6.2 Internal Validity

In this paper, we conducted a manual tagging of user complaints. In S1, we notice that 19.88% of the complaints in Android and 7.49% of the complaints in iOS are tagged as ‘Not Specific’. In S2, we find 22.61% of the complaints in Android and 9.14% of the complaints in iOS are tagged as ‘Not Specific’.

We find that there are three main reasons a review gets tagged as ‘Not Specific’: 1) insufficient information about the app itself, 2) use of foreign language and 3) no information given at all. We counted the number of words in 1 & 2-star reviews for the studied cross-platform apps and we find that on average, a 1 & 2-star review for the studied cross-platform app on Android has 22 words, while in iOS, the average number of words per review is 39. The smaller average number of words in reviews in Android may help to explain the rationale for Android having a larger number of reviews that are tagged ‘Not Specific’. Nevertheless, as these non-specific complaints also reflect the characteristics of users with respect to platforms, we have not removed them from the results.

7 Conclusions

Analyzing the star ratings and reviews of cross-platform apps, i.e., mobile apps that are available on multiple platforms, provides app developers a unique insight of the overall impression of app users of their apps across different platforms. The majority of prior work on mobile apps is done from a developer’s perspective or limits the app selection to one app store.

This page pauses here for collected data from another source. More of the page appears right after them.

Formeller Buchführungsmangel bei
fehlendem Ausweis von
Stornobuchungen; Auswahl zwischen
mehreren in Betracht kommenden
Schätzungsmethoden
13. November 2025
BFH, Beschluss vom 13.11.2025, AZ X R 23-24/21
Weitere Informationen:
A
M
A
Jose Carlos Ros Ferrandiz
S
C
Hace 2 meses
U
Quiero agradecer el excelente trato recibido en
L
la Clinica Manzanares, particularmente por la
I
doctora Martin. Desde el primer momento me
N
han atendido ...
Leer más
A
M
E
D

In this paper, we study the overall impression of users of cross-platform apps using two snapshots of star ratings and user reviews. The snapshots are collected almost one year apart. We analyze 34,258 star ratings collected for 19 cross-platform apps and discover that at least 79% of the cross-platform apps receive different distributions of star ratings across platforms. By manually examining 9,902 1 & 2-star reviews, we tag user reviews in 12 complaint types and analyze the frequency as well as the negative impact of such complaints on star ratings of complaint types. The most important findings of our work are:

  1. 1.

    In order to understand how users rate the quality of a cross-platform app, it does not suffice to only analyze the received star ratings received across all supported platforms.

  2. 2.

    At least 79% of the cross-platform apps in our study do not receive the same distribution of star ratings on Android and iOS.

  3. 3.

    Users have different complaints for the iOS and Android version of the same cross-platform app, even though that app may have received similar star ratings on both platforms.

  4. 4.

    For the same app, users on two platforms judge the severity of issues differently.

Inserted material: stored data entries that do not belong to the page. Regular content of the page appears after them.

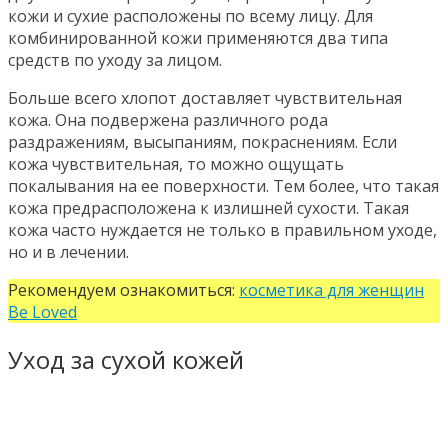
кожи и сухие расположены по всему лицу. Для
комбинированной кожи применяются два типа
средств по уходу за лицом.
Больше всего хлопот доставляет чувствительная
кожа. Она подвержена различного рода
раздражениям, высыпаниям, покраснениям. Если
кожа чувствительная, то можно ощущать
покалывания на ее поверхности. Тем более, что такая
кожа предрасположена к излишней сухости. Такая
кожа часто нуждается не только в правильном уходе,
но и в лечении.
Рекомендуем ознакомиться:
косметика для женщин
Be Loved
Уход за сухой кожей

Our findings show that cross-platform apps are far from achieving consistent star ratings and user reviews across platforms. Consistency in star ratings and user reviews is far more complex than delivering the same high quality top apps. Developers must be aware that users of different platforms have different priorities and expectations. Hence, the main implication of our results is that while developers are treating cross-platform apps as separate projects already in many cases, as shown in Joorabchi et al.’s study (Joorabchi et al. 2013), they should consider adjusting development priorities and requirements to the differing desires of the users of each platform for which their app is available.